Les magistrats financiers qualifient la fraude de phénomène "mal cerné, mal chiffré, mal traité". Ils déplorent l'absence persistante d'une estimation fiable de "l'écart fiscal" - la différence entre les impôts dus et ceux effectivement perçus - qui empêcherait d'évaluer la performance réelle des services de contrôle. Les chiffres sont éloquents : alors que le total des recettes fiscales a augmenté de 44 % en dix ans, les sommes mises en recouvrement après contrôle fiscal peinent à retrouver leur niveau de 2015, s'élevant à 20 milliards d'euros en 2024. Les montants réellement encaissés sont encore plus faibles, autour de 11,4 milliards d'euros.

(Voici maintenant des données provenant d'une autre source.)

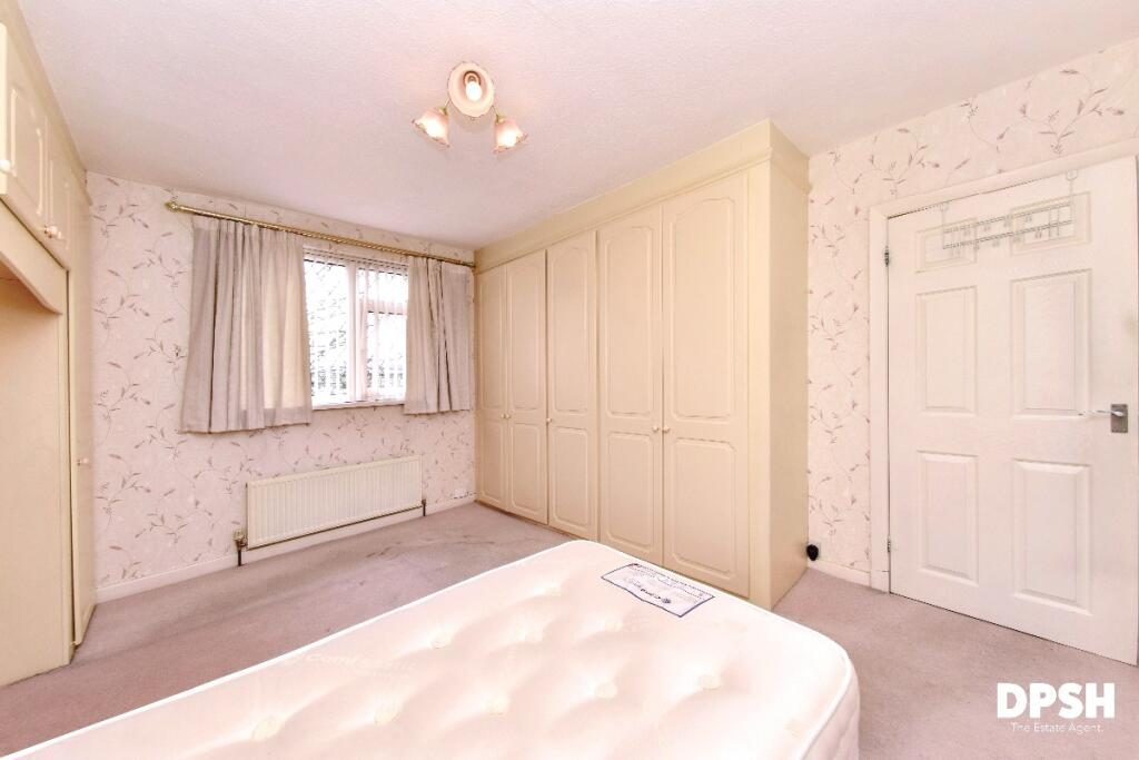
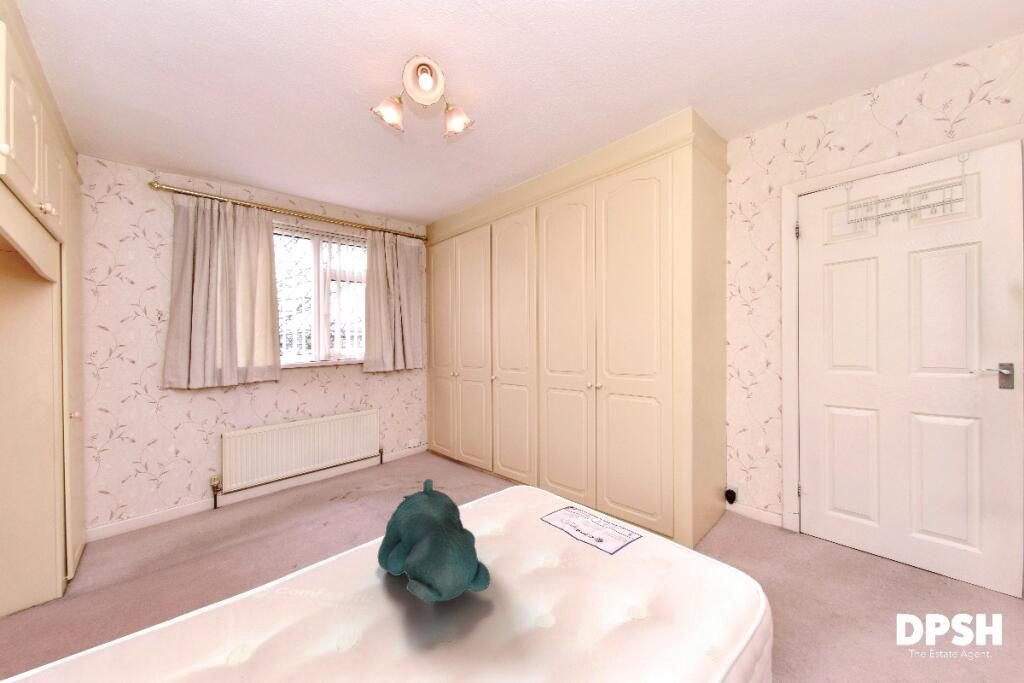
+ teddy bear [377,478,491,603]
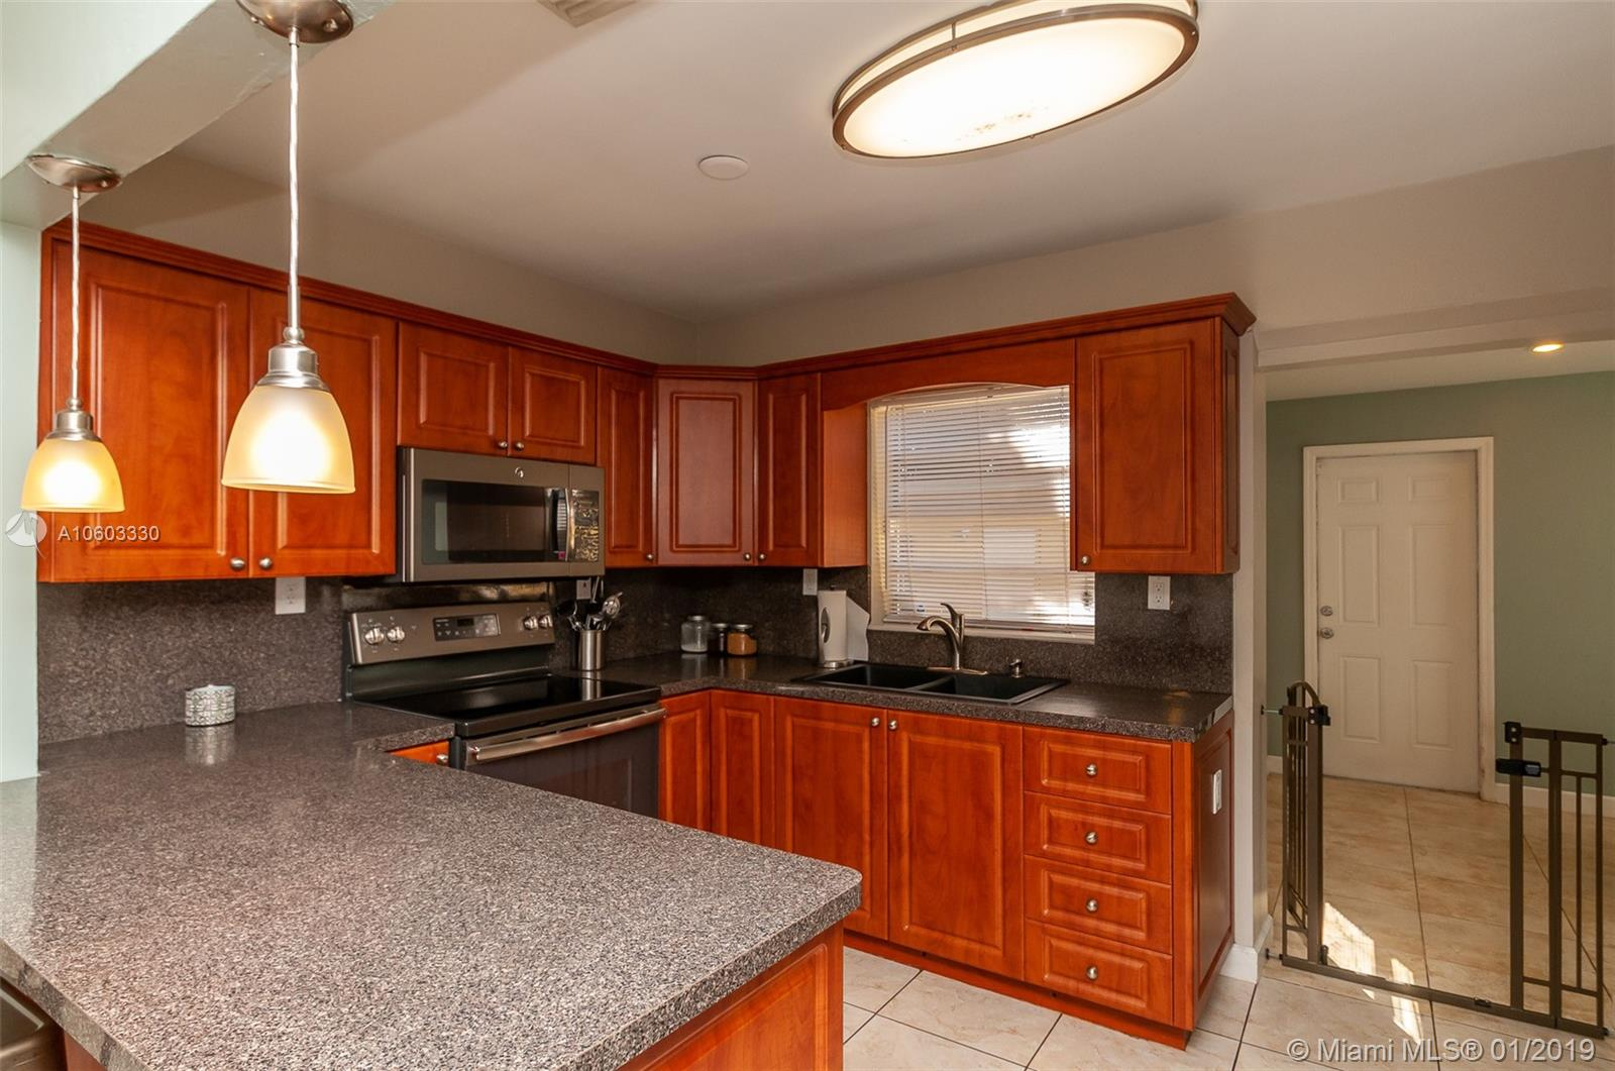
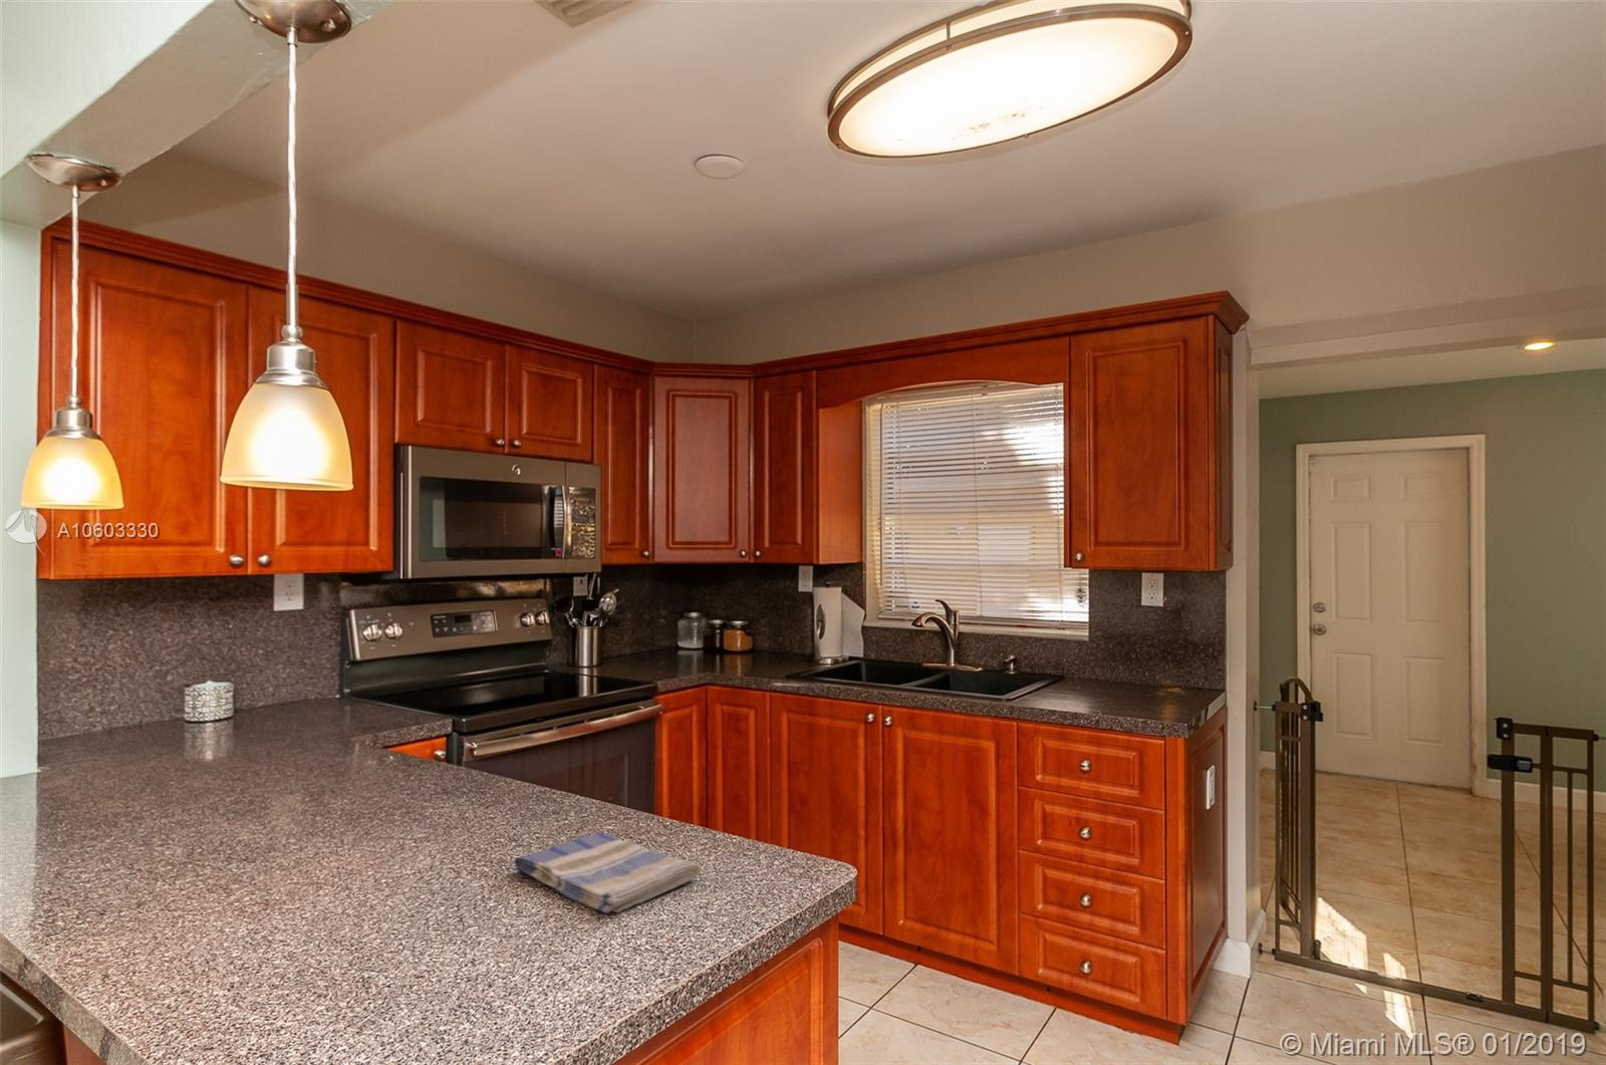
+ dish towel [514,832,701,914]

Le rapport questionne également l'efficacité des nouvelles technologies comme le "data mining", qui, bien qu'utilisées pour programmer près de la moitié des contrôles, ne sont à l'origine que de 13,8 % des montants recouvrés. Sur le plan pénal, la réforme du "verrou de Bercy" de 2018, qui rendait obligatoire la transmission au parquet des fraudes les plus importantes, produit des résultats mitigés. Si le nombre de dossiers transmis a doublé, le nombre de condamnations stagne, avec 44 % des affaires classées sans suite et seulement 27 % poursuivies devant un tribunal correctionnel, soit moins qu'avant la réforme.